İyi Parti Adana Millevekili İsmail Koncuk ise konuyu Türkiye Büyük Millet Meclisine (TBMM) taşıdı. Koncuk, 21 Kasım Pazartesi günü, Milli Eğitim Bakanu Mahmut Özer'in yanıtlaması istemiyle soru önergesi verdi ve Özer'e şu soruları yöneltti:
- MEB vekillerince URL adında "MEB" kelimesi geçen internet sitelerine "adın korunması" davası açılmış mıdır? Açılmış ise hangi internet sitelerine açılmıştır?
- MEB iş ve işlemleri ile ilgili yapılan haberlere erişim engeli getirilmesi istenerek kamuoyunun haber alması, aydınlanması engellenmek mi istenmektedir?
- [MEB'de Tıp Doktoru Genel Müdürün Tıp Doktoru Olan Eşi Bakan Mahmut Özer'in danışmanı olarak görev yapıyor başlıklı habere işaret ederek] haberinde yer aldığı gibi aile hekimliğinden MEB'e genel müdür olan var mıdır? Varsa bu genel müdürün eşi aile hekimi milli eğitim rakanına "Bakan Danışmanı" olmuş mudur? Bu nitelikleri taşıyan 1 milyon öğretmen içerisinde kimse bulunamamış mıdır?
- [MEB Hukuk Hizmetleri Genel Müdürü Murat SÜT'ün Özgeçmişi Neden web sitesinde yok? başlıklı habere işaret ederek] haberinde yer aldığı gibi genel müdürün özgeçmişinin internet sitesinde yer almaması ile ilgili yapılan habere neden erişim engeli istenmiştir?
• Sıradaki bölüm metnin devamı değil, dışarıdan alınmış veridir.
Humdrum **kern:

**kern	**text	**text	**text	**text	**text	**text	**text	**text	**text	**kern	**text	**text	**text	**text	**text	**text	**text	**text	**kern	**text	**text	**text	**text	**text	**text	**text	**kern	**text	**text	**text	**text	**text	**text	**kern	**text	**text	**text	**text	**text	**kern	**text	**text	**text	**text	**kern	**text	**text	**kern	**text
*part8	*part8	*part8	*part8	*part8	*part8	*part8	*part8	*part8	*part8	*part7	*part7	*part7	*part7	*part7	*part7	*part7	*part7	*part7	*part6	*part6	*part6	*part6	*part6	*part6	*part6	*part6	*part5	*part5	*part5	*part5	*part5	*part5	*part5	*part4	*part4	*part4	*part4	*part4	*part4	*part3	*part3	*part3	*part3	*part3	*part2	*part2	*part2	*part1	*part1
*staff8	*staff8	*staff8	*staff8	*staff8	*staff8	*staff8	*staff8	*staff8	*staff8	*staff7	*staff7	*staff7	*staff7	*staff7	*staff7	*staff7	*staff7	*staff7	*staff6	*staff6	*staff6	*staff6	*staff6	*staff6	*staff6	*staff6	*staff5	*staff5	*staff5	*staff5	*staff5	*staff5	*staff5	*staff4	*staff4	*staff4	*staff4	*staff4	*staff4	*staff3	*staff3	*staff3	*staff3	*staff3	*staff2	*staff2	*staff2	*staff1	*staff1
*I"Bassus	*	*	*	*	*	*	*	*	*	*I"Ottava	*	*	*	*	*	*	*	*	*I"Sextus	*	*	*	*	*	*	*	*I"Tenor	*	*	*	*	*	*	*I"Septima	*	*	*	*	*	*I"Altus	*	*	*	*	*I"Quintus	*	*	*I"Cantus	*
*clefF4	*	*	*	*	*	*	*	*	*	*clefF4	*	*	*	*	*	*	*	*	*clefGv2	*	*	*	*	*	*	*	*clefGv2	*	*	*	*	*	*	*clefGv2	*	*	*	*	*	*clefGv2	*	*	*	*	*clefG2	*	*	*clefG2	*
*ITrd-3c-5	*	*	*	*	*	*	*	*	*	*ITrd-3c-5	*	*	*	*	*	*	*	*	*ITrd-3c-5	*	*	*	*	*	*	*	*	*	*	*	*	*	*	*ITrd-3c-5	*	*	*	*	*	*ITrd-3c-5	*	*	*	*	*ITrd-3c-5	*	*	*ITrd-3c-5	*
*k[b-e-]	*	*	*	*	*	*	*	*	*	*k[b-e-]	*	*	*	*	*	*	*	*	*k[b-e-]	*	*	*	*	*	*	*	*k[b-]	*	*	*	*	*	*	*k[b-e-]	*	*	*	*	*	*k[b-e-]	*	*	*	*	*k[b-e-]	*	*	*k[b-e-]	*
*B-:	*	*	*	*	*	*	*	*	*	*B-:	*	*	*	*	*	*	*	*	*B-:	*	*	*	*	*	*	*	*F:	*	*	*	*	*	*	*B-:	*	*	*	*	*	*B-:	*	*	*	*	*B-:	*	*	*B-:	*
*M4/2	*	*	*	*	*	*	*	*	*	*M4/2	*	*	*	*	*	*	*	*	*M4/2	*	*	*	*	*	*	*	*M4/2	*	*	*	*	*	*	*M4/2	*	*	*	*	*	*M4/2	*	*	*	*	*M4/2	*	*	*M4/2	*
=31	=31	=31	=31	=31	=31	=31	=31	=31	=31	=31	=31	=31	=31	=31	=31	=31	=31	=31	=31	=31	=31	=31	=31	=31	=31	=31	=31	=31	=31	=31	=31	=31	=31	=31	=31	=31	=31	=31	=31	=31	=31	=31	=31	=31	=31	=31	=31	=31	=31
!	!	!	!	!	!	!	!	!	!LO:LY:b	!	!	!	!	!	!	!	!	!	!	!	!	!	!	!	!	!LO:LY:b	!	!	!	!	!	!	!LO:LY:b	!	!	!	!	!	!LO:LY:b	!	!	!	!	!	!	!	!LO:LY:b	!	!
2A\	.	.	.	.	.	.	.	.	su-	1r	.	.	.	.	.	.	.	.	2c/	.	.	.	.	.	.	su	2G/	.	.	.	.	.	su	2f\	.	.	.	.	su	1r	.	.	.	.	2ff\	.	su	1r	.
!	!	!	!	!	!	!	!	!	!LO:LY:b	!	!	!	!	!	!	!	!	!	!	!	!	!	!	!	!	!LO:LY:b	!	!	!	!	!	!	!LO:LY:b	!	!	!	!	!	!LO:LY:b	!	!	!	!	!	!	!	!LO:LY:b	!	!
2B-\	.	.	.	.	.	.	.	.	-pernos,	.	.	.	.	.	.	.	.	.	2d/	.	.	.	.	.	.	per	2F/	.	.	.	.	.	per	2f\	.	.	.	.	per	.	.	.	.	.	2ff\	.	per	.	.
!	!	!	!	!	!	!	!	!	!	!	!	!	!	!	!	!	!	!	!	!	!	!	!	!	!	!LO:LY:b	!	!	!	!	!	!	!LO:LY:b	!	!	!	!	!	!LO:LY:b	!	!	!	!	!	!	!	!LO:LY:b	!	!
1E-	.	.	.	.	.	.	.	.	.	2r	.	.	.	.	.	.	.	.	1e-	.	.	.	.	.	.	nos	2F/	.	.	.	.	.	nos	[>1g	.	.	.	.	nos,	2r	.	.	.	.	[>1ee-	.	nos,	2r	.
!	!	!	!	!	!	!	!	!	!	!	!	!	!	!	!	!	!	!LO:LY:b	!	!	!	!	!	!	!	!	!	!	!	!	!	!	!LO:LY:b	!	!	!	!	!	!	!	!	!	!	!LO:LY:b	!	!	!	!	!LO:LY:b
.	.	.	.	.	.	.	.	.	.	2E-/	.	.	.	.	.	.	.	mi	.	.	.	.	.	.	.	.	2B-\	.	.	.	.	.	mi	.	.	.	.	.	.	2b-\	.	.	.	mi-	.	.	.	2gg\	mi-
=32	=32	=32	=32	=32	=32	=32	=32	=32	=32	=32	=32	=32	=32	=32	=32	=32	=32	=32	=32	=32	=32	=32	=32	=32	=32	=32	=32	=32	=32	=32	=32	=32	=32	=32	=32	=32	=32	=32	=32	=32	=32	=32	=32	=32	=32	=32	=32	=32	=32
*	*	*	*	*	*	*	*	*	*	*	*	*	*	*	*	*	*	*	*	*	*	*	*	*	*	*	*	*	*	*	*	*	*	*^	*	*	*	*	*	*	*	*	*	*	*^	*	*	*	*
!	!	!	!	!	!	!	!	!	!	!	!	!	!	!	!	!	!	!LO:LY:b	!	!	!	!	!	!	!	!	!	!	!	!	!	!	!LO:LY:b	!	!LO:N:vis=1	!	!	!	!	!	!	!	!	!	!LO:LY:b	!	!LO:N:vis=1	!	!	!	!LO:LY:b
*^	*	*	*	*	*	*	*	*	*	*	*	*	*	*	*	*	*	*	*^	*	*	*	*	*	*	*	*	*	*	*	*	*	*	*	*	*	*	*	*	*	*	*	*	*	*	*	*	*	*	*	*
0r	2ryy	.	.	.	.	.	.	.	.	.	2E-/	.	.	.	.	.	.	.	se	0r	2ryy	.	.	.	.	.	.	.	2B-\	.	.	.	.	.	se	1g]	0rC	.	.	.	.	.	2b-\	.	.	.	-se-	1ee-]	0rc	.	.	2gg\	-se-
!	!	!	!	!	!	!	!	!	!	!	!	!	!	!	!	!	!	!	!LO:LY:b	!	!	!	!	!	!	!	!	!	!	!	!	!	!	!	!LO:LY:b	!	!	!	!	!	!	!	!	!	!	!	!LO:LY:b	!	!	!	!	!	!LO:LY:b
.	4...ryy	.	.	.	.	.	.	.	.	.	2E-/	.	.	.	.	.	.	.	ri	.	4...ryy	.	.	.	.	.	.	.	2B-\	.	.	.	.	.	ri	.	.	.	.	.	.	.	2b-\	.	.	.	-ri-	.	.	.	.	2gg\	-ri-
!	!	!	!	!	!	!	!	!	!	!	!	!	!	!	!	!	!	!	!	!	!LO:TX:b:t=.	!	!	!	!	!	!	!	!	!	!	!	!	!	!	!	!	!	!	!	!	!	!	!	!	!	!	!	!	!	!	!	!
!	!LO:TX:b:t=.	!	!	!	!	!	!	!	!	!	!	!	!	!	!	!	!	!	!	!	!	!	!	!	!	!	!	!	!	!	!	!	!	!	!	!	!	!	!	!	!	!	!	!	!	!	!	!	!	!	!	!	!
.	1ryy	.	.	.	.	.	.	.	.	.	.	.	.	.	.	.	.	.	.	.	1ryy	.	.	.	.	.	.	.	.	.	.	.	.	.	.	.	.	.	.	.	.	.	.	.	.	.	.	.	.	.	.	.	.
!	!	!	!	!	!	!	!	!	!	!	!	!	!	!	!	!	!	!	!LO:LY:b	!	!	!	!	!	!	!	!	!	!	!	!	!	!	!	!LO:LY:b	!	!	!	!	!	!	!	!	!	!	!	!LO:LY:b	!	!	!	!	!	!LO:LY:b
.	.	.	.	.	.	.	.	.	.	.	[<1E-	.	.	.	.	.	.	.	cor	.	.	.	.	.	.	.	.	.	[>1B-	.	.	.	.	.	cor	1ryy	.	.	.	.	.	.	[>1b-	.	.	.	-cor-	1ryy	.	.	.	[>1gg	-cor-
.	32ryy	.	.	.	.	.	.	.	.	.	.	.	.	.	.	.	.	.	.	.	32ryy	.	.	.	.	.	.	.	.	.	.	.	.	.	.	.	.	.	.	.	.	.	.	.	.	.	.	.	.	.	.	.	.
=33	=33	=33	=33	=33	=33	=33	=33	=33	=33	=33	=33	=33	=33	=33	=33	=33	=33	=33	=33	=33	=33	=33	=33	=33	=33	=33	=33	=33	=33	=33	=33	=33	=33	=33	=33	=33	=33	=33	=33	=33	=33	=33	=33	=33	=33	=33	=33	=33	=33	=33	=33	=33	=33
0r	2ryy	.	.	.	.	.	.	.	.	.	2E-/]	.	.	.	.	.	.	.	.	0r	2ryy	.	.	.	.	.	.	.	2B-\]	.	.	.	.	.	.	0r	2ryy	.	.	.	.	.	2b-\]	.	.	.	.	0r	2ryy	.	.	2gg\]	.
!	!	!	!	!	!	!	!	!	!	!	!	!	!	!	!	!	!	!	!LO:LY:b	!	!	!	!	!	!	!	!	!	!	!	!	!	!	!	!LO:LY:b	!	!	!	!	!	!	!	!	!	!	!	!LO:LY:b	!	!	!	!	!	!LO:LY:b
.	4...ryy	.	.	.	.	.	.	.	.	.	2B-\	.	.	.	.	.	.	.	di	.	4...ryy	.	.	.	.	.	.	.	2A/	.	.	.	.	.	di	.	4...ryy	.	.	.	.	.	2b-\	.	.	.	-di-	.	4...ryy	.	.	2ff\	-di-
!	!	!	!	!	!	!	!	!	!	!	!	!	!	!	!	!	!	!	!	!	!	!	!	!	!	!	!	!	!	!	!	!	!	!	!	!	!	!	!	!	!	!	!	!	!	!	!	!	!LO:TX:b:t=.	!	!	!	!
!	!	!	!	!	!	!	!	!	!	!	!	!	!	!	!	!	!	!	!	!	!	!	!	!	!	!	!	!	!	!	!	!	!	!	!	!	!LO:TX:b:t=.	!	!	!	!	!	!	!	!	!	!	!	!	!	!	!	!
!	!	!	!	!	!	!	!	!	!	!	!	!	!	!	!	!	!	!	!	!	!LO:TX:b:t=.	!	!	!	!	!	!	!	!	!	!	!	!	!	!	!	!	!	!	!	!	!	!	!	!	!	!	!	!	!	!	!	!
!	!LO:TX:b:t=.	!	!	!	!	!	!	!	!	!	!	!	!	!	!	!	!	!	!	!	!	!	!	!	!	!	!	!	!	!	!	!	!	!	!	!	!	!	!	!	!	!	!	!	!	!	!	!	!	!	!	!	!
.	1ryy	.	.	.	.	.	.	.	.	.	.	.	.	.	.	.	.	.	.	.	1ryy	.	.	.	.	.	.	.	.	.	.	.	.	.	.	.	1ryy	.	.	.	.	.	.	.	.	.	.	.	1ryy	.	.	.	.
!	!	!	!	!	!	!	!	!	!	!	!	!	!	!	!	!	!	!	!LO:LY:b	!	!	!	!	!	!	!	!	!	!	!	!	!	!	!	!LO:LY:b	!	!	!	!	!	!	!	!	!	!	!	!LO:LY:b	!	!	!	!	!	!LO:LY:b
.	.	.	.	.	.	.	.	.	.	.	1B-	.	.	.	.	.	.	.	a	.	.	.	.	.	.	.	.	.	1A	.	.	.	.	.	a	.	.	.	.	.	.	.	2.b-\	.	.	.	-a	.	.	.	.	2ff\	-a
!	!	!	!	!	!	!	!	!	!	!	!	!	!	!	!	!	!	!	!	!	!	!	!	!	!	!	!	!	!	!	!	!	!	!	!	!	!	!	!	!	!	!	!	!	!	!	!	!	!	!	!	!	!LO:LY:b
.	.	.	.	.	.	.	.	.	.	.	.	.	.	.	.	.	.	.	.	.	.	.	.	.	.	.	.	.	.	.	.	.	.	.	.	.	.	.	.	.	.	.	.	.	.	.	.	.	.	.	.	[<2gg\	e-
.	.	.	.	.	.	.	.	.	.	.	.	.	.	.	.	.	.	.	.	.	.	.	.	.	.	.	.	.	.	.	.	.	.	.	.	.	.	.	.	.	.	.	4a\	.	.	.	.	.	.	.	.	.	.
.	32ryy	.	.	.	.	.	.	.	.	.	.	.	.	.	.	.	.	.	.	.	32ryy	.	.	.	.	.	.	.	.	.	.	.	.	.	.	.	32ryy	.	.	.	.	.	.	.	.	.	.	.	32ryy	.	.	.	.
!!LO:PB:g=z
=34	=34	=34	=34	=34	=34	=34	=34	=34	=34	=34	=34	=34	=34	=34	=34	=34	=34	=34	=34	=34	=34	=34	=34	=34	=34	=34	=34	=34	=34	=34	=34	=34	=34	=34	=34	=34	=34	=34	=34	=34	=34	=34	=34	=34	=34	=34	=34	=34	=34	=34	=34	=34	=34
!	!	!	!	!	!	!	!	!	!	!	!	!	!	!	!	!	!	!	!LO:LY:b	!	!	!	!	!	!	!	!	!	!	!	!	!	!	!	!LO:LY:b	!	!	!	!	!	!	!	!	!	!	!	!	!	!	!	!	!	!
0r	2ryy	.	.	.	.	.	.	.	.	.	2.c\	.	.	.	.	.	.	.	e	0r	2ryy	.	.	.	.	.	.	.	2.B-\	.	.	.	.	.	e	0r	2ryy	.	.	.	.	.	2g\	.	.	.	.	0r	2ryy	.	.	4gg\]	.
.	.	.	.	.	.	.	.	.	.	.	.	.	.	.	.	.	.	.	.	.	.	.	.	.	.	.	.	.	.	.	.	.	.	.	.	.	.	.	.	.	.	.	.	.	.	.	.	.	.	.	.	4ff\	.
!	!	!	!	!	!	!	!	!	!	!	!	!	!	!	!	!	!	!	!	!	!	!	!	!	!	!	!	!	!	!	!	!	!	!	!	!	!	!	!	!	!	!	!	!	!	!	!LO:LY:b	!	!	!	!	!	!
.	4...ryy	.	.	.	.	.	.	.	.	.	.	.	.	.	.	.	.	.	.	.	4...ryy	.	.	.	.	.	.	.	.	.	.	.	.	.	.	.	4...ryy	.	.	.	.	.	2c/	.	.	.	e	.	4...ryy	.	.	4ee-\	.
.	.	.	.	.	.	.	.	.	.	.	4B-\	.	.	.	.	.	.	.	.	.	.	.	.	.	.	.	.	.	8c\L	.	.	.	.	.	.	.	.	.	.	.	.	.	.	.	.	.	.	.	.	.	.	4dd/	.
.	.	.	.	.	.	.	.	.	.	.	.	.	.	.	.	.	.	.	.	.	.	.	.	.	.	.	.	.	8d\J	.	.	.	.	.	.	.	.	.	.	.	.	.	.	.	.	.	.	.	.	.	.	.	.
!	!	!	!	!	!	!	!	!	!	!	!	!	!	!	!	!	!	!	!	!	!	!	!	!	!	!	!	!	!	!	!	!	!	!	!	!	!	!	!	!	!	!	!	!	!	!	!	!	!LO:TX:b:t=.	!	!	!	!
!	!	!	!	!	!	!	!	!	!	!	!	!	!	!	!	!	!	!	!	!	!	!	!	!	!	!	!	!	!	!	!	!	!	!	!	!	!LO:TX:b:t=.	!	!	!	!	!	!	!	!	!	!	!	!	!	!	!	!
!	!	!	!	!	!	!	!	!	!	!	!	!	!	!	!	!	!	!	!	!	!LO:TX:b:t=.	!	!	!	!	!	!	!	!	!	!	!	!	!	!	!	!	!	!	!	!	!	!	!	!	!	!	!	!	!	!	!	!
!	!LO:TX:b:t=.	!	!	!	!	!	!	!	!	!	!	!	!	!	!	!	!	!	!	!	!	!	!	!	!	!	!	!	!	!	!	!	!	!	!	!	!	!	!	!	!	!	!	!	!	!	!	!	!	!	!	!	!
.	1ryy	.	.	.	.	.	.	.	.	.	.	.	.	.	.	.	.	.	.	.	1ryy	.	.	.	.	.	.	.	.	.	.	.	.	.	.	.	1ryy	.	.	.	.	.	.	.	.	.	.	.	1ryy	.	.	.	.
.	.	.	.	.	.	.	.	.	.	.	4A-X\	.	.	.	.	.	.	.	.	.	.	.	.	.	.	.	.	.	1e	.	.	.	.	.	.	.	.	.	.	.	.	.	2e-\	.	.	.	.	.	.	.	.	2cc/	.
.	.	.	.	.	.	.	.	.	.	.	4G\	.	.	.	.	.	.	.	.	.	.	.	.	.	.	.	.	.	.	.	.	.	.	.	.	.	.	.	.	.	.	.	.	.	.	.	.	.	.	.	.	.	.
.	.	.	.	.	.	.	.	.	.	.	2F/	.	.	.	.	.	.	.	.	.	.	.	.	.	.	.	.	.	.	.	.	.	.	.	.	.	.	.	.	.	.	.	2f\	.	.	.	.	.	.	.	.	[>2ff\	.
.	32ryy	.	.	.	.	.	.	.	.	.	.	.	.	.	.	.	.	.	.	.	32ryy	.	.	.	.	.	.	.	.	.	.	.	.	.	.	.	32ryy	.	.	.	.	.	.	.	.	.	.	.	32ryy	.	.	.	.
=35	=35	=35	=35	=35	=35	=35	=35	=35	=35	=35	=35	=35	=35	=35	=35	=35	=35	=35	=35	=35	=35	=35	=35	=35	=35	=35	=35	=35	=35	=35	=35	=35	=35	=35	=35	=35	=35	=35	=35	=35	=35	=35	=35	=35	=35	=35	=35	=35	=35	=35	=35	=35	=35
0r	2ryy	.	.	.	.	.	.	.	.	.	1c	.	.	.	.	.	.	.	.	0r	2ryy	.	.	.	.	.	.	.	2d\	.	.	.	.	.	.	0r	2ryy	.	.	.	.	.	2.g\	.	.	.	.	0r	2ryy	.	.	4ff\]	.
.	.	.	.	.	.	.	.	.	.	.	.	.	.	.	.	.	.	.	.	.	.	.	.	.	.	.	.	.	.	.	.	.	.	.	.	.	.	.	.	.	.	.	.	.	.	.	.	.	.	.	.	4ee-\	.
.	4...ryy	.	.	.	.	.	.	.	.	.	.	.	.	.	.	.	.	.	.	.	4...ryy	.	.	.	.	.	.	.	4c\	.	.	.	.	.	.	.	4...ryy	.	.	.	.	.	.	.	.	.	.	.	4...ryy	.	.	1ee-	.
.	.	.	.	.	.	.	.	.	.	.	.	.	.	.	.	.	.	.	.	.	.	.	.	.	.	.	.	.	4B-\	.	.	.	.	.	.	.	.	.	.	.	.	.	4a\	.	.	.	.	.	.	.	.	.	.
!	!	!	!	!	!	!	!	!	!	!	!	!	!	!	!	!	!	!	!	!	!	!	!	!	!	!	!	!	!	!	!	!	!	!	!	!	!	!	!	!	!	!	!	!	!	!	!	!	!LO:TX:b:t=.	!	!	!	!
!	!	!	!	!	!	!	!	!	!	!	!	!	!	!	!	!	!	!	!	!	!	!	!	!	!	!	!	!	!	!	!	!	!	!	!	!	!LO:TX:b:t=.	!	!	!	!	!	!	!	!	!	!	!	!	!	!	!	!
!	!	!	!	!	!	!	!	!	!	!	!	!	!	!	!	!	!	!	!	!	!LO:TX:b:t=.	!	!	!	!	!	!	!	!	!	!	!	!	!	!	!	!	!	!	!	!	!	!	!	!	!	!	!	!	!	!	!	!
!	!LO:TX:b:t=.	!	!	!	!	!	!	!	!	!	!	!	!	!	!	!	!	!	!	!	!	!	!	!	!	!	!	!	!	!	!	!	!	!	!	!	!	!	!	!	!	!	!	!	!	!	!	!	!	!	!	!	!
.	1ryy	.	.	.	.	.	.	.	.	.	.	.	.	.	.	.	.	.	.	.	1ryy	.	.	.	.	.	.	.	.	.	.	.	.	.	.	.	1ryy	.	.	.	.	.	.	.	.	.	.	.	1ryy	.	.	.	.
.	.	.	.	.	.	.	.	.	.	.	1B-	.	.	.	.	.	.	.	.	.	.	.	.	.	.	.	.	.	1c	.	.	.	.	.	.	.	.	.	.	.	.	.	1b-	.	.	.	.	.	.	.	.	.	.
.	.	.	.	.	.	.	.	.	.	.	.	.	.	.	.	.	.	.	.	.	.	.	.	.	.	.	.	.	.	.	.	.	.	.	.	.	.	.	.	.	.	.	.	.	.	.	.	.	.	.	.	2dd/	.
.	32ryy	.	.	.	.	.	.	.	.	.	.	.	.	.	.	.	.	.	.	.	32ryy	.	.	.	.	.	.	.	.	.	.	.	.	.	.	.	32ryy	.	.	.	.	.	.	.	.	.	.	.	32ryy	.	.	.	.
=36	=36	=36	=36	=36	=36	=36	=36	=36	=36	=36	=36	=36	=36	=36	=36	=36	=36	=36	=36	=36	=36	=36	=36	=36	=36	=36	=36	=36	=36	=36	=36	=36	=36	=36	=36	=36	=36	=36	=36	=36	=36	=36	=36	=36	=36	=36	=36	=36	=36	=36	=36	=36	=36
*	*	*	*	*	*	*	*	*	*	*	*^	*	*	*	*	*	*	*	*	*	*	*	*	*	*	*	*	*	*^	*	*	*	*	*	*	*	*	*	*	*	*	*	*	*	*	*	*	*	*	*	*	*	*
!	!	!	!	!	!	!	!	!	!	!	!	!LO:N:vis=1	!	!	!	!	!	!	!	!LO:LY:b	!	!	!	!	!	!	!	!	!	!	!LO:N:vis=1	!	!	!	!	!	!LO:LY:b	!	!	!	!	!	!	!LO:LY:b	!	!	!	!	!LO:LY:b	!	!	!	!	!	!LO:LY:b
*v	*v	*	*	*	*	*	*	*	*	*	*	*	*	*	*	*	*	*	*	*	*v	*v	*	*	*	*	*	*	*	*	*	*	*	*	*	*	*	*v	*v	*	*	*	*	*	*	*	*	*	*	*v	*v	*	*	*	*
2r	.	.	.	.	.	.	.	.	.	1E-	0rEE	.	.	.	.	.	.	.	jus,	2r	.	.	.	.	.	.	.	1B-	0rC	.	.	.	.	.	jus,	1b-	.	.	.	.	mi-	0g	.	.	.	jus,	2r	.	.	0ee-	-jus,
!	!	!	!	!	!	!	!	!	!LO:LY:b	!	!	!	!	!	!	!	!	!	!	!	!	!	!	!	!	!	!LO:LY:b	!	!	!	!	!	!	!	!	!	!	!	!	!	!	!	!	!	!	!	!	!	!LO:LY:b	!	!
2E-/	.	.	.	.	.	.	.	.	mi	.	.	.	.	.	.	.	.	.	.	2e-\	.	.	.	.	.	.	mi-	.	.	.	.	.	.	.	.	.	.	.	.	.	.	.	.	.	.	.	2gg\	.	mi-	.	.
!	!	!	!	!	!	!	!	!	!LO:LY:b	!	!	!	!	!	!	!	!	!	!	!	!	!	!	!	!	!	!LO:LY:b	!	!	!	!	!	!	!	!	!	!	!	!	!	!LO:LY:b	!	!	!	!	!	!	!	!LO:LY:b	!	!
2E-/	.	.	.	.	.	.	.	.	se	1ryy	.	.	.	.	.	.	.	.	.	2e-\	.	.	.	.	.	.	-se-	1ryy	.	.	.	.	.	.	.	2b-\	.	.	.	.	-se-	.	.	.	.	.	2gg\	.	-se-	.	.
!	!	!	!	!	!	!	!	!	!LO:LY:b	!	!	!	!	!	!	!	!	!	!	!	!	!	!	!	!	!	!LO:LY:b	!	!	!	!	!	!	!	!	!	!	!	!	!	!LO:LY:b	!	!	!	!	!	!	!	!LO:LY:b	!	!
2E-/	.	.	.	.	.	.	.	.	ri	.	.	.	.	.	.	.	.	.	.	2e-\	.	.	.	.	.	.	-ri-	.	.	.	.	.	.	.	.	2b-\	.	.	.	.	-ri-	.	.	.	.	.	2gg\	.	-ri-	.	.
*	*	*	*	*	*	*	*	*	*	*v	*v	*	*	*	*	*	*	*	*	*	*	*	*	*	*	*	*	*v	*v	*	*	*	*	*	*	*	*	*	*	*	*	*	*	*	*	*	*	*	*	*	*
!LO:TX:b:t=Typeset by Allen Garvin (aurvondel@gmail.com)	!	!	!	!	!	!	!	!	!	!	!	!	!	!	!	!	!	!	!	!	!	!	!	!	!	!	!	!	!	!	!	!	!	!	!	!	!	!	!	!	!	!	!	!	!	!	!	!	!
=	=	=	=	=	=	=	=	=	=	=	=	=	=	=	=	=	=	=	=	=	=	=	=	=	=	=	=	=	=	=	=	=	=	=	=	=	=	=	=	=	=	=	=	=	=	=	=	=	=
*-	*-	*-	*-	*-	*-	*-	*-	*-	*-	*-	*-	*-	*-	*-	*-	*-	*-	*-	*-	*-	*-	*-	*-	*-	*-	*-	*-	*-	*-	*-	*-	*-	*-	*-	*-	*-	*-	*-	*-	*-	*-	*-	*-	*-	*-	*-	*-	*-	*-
Hukuk Hizmetleri Genel Müdürünün geçmişi ile ilgili gizlenmek istenen bir şeyler mi vardır?
- ["Murat SÜT'ün 12 Yıl içinde MEB'de Genel Müdürlüğe Yükselişinin Hikayesi: Herkese nasip olmaz" başlıklı habere işaret ederek] haberinde yer aldığı gibi Murat Süt, Hukuk Hizmetleri Genel Müdürlüğüne atanma şartlarını taşımadığı için mi Yüksek Öğretim ve Yurt Dışı Eğitim Genel Müdürü olarak atanmıştır? Süt, Yüksek Öğretim ve Yurt Dışı Eğitim Genel Müdürü iken neden Hukuk Hizmetleri Genel Müdürlüğüne vekalet etmektedir?